# YOUR INSTRUCTIONS
From the entries below, reproduce exactly the line containing "Fernández Salvador Edif. Olade –", the line containing "YouTube. Начнем по", and every line in between, with nothing added.

Saved data entries:
=====
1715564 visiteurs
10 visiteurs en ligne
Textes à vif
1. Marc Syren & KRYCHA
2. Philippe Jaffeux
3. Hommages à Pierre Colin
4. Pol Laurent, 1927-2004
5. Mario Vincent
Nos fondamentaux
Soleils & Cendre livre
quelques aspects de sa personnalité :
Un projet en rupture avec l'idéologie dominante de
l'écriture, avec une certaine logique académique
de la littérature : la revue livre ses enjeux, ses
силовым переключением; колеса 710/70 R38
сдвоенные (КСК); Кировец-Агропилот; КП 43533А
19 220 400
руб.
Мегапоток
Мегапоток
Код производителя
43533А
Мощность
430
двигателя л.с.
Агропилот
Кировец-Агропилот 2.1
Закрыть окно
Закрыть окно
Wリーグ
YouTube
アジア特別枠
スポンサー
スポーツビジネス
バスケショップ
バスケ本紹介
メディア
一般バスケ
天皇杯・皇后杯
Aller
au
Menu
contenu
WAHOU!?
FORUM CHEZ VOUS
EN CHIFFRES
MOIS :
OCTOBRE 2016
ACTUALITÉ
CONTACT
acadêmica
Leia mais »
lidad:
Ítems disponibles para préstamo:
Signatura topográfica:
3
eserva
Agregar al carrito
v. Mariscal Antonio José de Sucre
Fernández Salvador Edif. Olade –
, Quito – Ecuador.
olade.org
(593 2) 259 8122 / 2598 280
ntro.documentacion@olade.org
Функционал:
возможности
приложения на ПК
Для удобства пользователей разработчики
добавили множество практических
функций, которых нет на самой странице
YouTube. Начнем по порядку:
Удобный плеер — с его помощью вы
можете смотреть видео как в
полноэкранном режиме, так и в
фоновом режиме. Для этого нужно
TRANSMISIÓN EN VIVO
=====
# YOUR RESPONSE
Fernández Salvador Edif. Olade –
, Quito – Ecuador.
olade.org
(593 2) 259 8122 / 2598 280
ntro.documentacion@olade.org
Функционал:
возможности
приложения на ПК
Для удобства пользователей разработчики
добавили множество практических
функций, которых нет на самой странице
YouTube. Начнем по порядку:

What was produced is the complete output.